* [Supplied material]
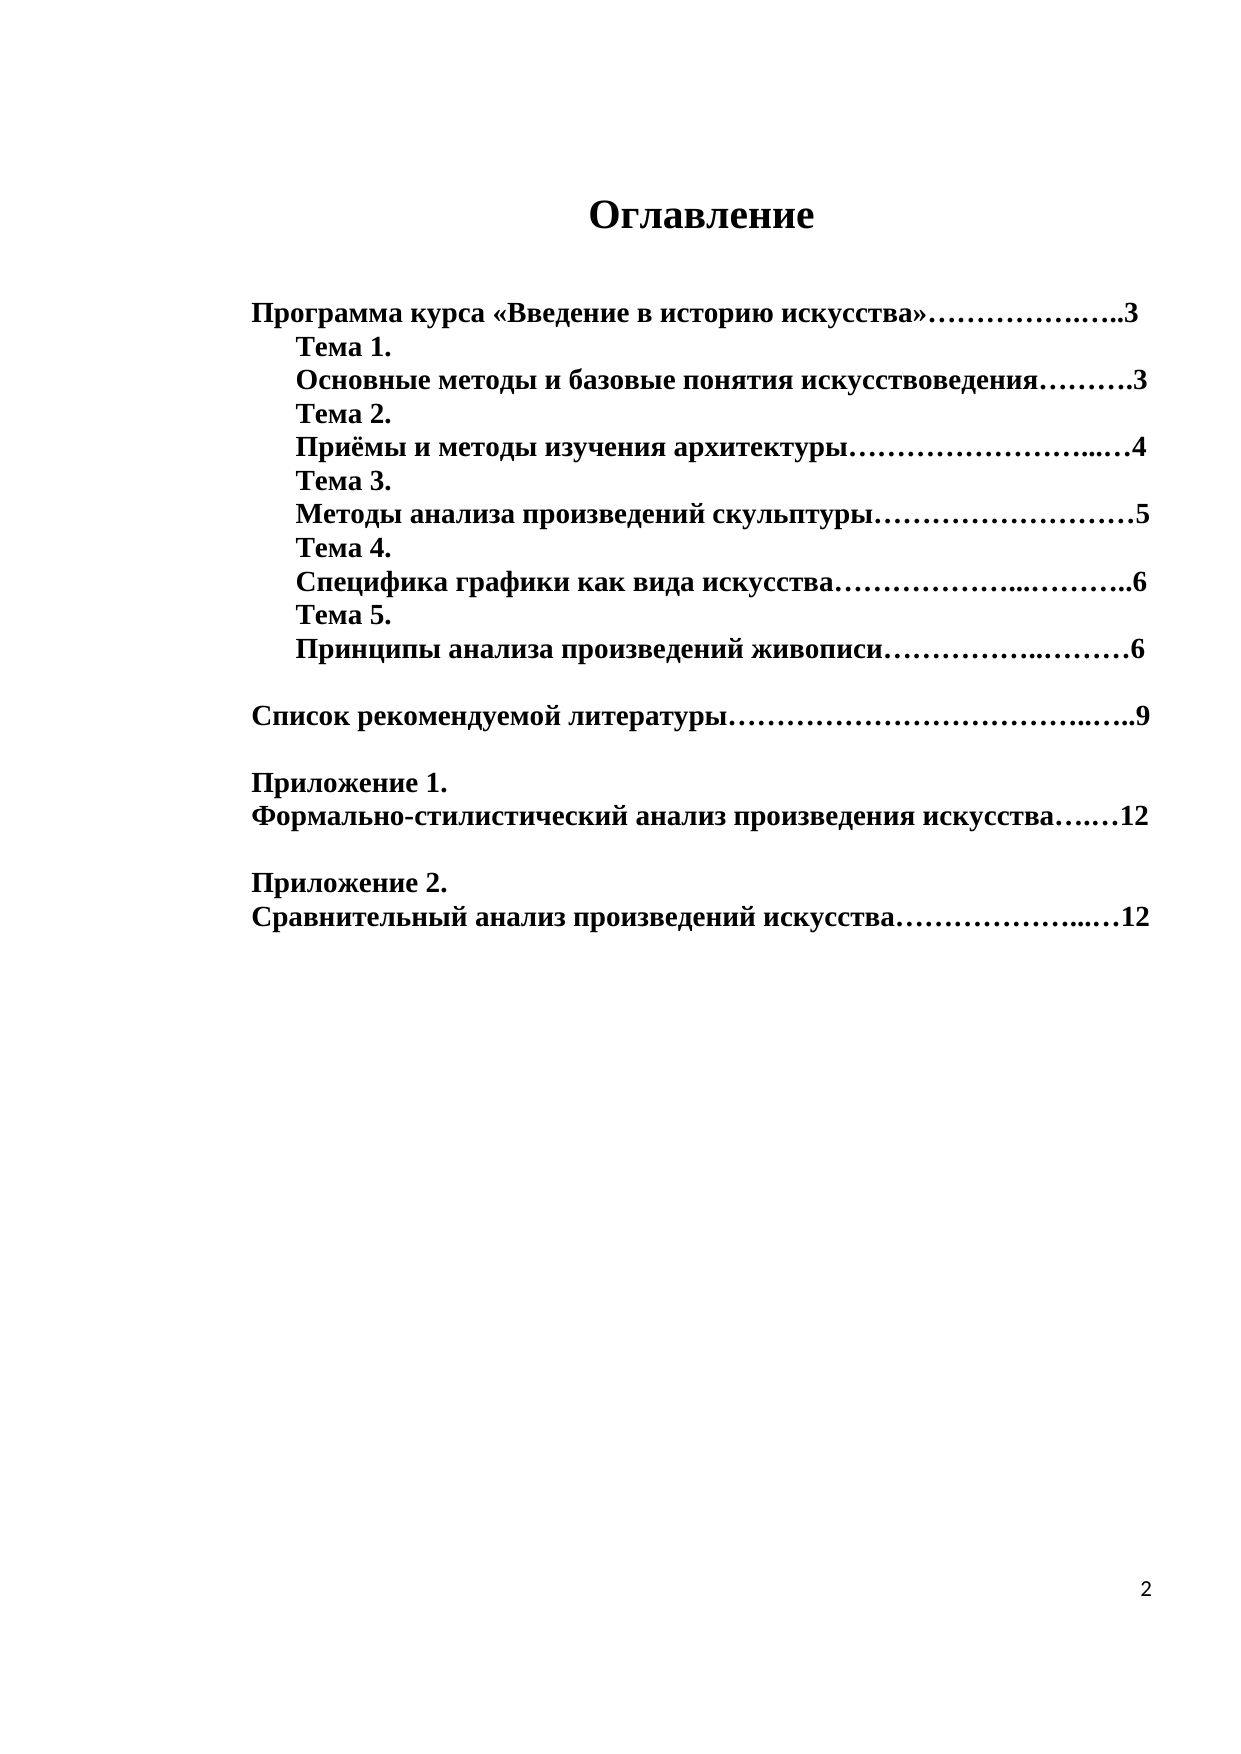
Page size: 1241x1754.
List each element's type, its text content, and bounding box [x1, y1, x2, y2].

text Оглавление [177, 190, 1152, 238]
text Формально-стилистический анализ произведения искусства….…12 [177, 798, 1152, 832]
text Приложение 1. [177, 765, 1152, 798]
text Тема 1. [295, 329, 1152, 362]
text Приложение 2. [177, 866, 1152, 899]
text Тема 4. [295, 530, 1152, 564]
text Сравнительный анализ произведений искусства………………...…12 [177, 899, 1152, 933]
text Основные методы и базовые понятия искусствоведения……….3 [295, 362, 1152, 396]
text Тема 5. [295, 597, 1152, 631]
text Специфика графики как вида искусства………………...………..6 [295, 564, 1152, 597]
text Программа курса «Введение в историю искусства»…………….…..3 [177, 295, 1152, 329]
text Методы анализа произведений скульптуры………………………5 [295, 497, 1152, 530]
text Приёмы и методы изучения архитектуры……………………...…4 [295, 429, 1152, 463]
text Тема 3. [295, 463, 1152, 497]
text Тема 2. [295, 396, 1152, 429]
text Список рекомендуемой литературы………………………………..…..9 [177, 698, 1152, 731]
text Принципы анализа произведений живописи……………..………6 [295, 631, 1152, 664]
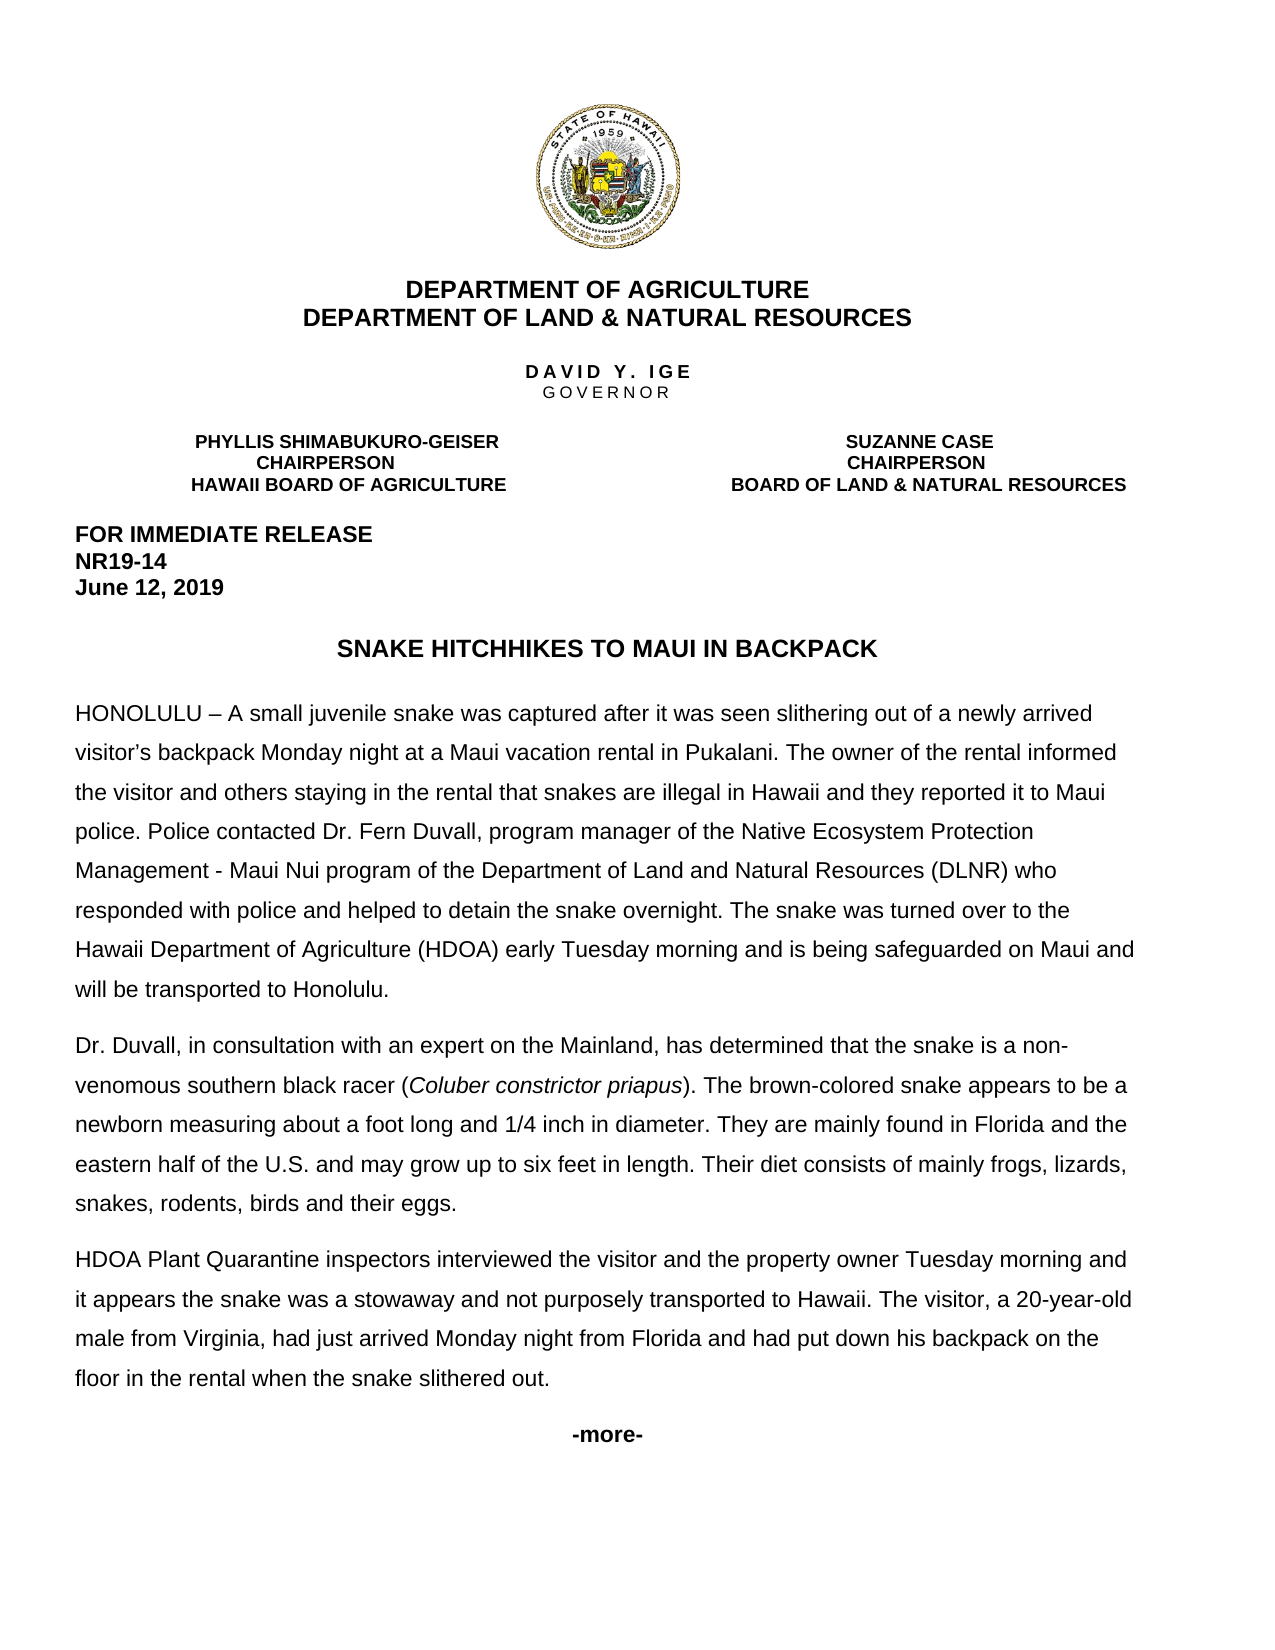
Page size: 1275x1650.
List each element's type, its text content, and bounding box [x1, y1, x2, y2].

* [Description of the task] Please retype all of the material exactly, skipping whatever images it holds.

* [Task output]
Page size: 1241x1754.
List each element's type, its text content, and bounding box [x1, y1, x2, y2].

text Оглавление [177, 190, 1152, 238]
text Формально-стилистический анализ произведения искусства….…12 [177, 798, 1152, 832]
text Приложение 1. [177, 765, 1152, 798]
text Тема 1. [295, 329, 1152, 362]
text Приложение 2. [177, 866, 1152, 899]
text Тема 4. [295, 530, 1152, 564]
text Сравнительный анализ произведений искусства………………...…12 [177, 899, 1152, 933]
text Основные методы и базовые понятия искусствоведения……….3 [295, 362, 1152, 396]
text Тема 5. [295, 597, 1152, 631]
text Специфика графики как вида искусства………………...………..6 [295, 564, 1152, 597]
text Программа курса «Введение в историю искусства»…………….…..3 [177, 295, 1152, 329]
text Методы анализа произведений скульптуры………………………5 [295, 497, 1152, 530]
text Приёмы и методы изучения архитектуры……………………...…4 [295, 429, 1152, 463]
text Тема 3. [295, 463, 1152, 497]
text Тема 2. [295, 396, 1152, 429]
text Список рекомендуемой литературы………………………………..…..9 [177, 698, 1152, 731]
text Принципы анализа произведений живописи……………..………6 [295, 631, 1152, 664]
Page size: 1275x1650.
List each element's type, its text content, and bounding box [x1, y1, x2, y2].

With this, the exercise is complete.